Assim, uma exposição de aniversário se tornou a maneira de comunicar o encanto pela própria vida hoje. «Um dia expliquei a exposição a um grupo que estava no início das Famílias para a Acolhida», continua Paola: «O que eu poderia dizer a pessoas assim? Eles é que deveriam ser os guias para mim. No entanto, me escutavam como se algo novo estivesse acontecendo com eles. E eu entendi que a experiência vivida não era certamente uma “lembrança devota”».
A maioria dos visitantes, porém, não conhecia a associação. Pessoas que chegaram por acaso à Incoronata. «Muitas senhoras da paróquia ou aposentadas de passagem», explica Angela Penzo Fabris, outra voluntária: «Pessoas que sabem bem o que é criar um filho, acolher o outro, aceitar as diferenças. Perdoar. E também reconhecer as próprias inadequações. Algumas se emocionavam ao relembrar o seu passado e o que significa ser mãe ou avó».

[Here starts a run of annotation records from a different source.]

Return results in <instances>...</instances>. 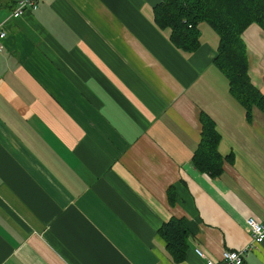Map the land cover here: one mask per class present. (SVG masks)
Returning a JSON list of instances; mask_svg holds the SVG:
<instances>
[{"label":"crops","instance_id":"crops-1","mask_svg":"<svg viewBox=\"0 0 264 264\" xmlns=\"http://www.w3.org/2000/svg\"><path fill=\"white\" fill-rule=\"evenodd\" d=\"M18 1L0 0V264H208L248 245L264 113L249 120L230 93L216 32L202 23L186 52L155 22L162 0H41L12 18ZM242 38L264 93V31ZM203 115L220 135L214 178L193 163ZM174 219L180 263L160 235ZM243 264H264V242Z\"/></svg>","mask_w":264,"mask_h":264},{"label":"trees","instance_id":"trees-1","mask_svg":"<svg viewBox=\"0 0 264 264\" xmlns=\"http://www.w3.org/2000/svg\"><path fill=\"white\" fill-rule=\"evenodd\" d=\"M155 22L171 30V41L183 51L193 52L200 46V25L208 24L218 35L214 65L226 76L232 96L244 107L250 120L254 108L264 113V93L251 81L243 34L253 24L264 31V0H162L154 8ZM202 141L193 163L200 172L218 177L223 170L218 153L220 135L215 122L202 116ZM161 237L175 263L183 262L188 253L184 220L163 225Z\"/></svg>","mask_w":264,"mask_h":264},{"label":"built area","instance_id":"built-area-1","mask_svg":"<svg viewBox=\"0 0 264 264\" xmlns=\"http://www.w3.org/2000/svg\"><path fill=\"white\" fill-rule=\"evenodd\" d=\"M40 1L41 0H19L11 14V17L20 18L28 10H37ZM4 26L5 22L0 24V53H2L4 50L3 41L7 37V32ZM246 223L251 234V241L248 243V245L235 251L224 250L221 254V259L219 262H210L207 260L209 262L208 264H243L246 255L249 252L254 251L264 242V218L261 219L257 217H249ZM195 252L200 258L207 259L206 255L201 249L196 248Z\"/></svg>","mask_w":264,"mask_h":264},{"label":"rangeland","instance_id":"rangeland-1","mask_svg":"<svg viewBox=\"0 0 264 264\" xmlns=\"http://www.w3.org/2000/svg\"><path fill=\"white\" fill-rule=\"evenodd\" d=\"M203 24H205L206 26H209L208 24H206V23H203ZM210 27V26H209ZM207 28V30H210L208 27H206ZM211 28V27H210Z\"/></svg>","mask_w":264,"mask_h":264},{"label":"bare ground","instance_id":"bare-ground-1","mask_svg":"<svg viewBox=\"0 0 264 264\" xmlns=\"http://www.w3.org/2000/svg\"><path fill=\"white\" fill-rule=\"evenodd\" d=\"M245 259V258H244Z\"/></svg>","mask_w":264,"mask_h":264}]
</instances>
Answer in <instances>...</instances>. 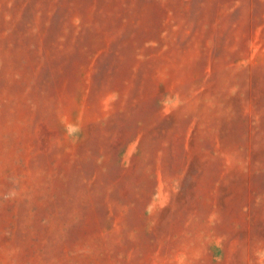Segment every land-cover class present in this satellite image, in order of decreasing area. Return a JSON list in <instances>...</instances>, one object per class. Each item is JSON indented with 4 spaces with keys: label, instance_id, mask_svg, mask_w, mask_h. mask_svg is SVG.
<instances>
[{
    "label": "rangeland",
    "instance_id": "1",
    "mask_svg": "<svg viewBox=\"0 0 264 264\" xmlns=\"http://www.w3.org/2000/svg\"><path fill=\"white\" fill-rule=\"evenodd\" d=\"M190 87L239 204L222 264H264V0H0V264H142L150 120Z\"/></svg>",
    "mask_w": 264,
    "mask_h": 264
},
{
    "label": "crops",
    "instance_id": "2",
    "mask_svg": "<svg viewBox=\"0 0 264 264\" xmlns=\"http://www.w3.org/2000/svg\"><path fill=\"white\" fill-rule=\"evenodd\" d=\"M203 90L190 87L180 94L167 89L159 94L158 114L150 120V127L151 142L160 147L153 152L152 183L144 185L146 193L137 212L142 219L137 237L146 245L136 252L143 257L142 264H222L224 242L232 239L233 227L237 237L239 204L221 200L223 194H231L232 180L229 189H222L223 171H228L229 162L224 165L223 154L217 150L218 137L211 139L206 132L207 127L217 126L216 121L207 123L205 119L203 112L210 104ZM143 132L142 122L136 121L135 152ZM173 144L181 150H167ZM207 144L212 148L205 147ZM164 159L173 160L172 166ZM143 172L147 177V170ZM118 205L121 219L137 203L125 199Z\"/></svg>",
    "mask_w": 264,
    "mask_h": 264
}]
</instances>
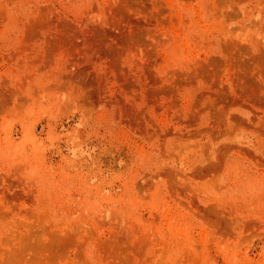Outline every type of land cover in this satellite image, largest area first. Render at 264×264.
Listing matches in <instances>:
<instances>
[{"label":"rangeland","instance_id":"obj_1","mask_svg":"<svg viewBox=\"0 0 264 264\" xmlns=\"http://www.w3.org/2000/svg\"><path fill=\"white\" fill-rule=\"evenodd\" d=\"M0 264H264V0H0Z\"/></svg>","mask_w":264,"mask_h":264}]
</instances>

As meninas e mulheres mais jovens, por outro lado, questionavam-se sobre o desconhecido que entra numa casa quando chega um filho, quer natural, de acolhimento ou adotado. «Uma criança é para todos um mistério que revira a vida», acrescenta Angela: «Uma recém-formada chegou porque tinha acabado de defender sua tese sobre inclusão: estava lá por estudo, mas ficou impressionada com a questão humana levantada pela exposição e começou a questionar-se. Outra, ao final da visita, perguntou-me se é realmente verdade que você não está sozinho quando acolhe. Ali percebi que para nós é evidente o companheirismo que nos sustenta, e que sem essa ajuda não poderíamos fazer nada. Fiquei contente que os visitantes da exposição, de alguma forma, também tenham sido alcançados. “Vocês são sortudos por terem amigos assim”, alguns me diziam. É verdade, é algo que não depende de nós. Quanto mais você conta como nos apoiamos, mais percebe que essa diversidade visível é algo de outro mundo».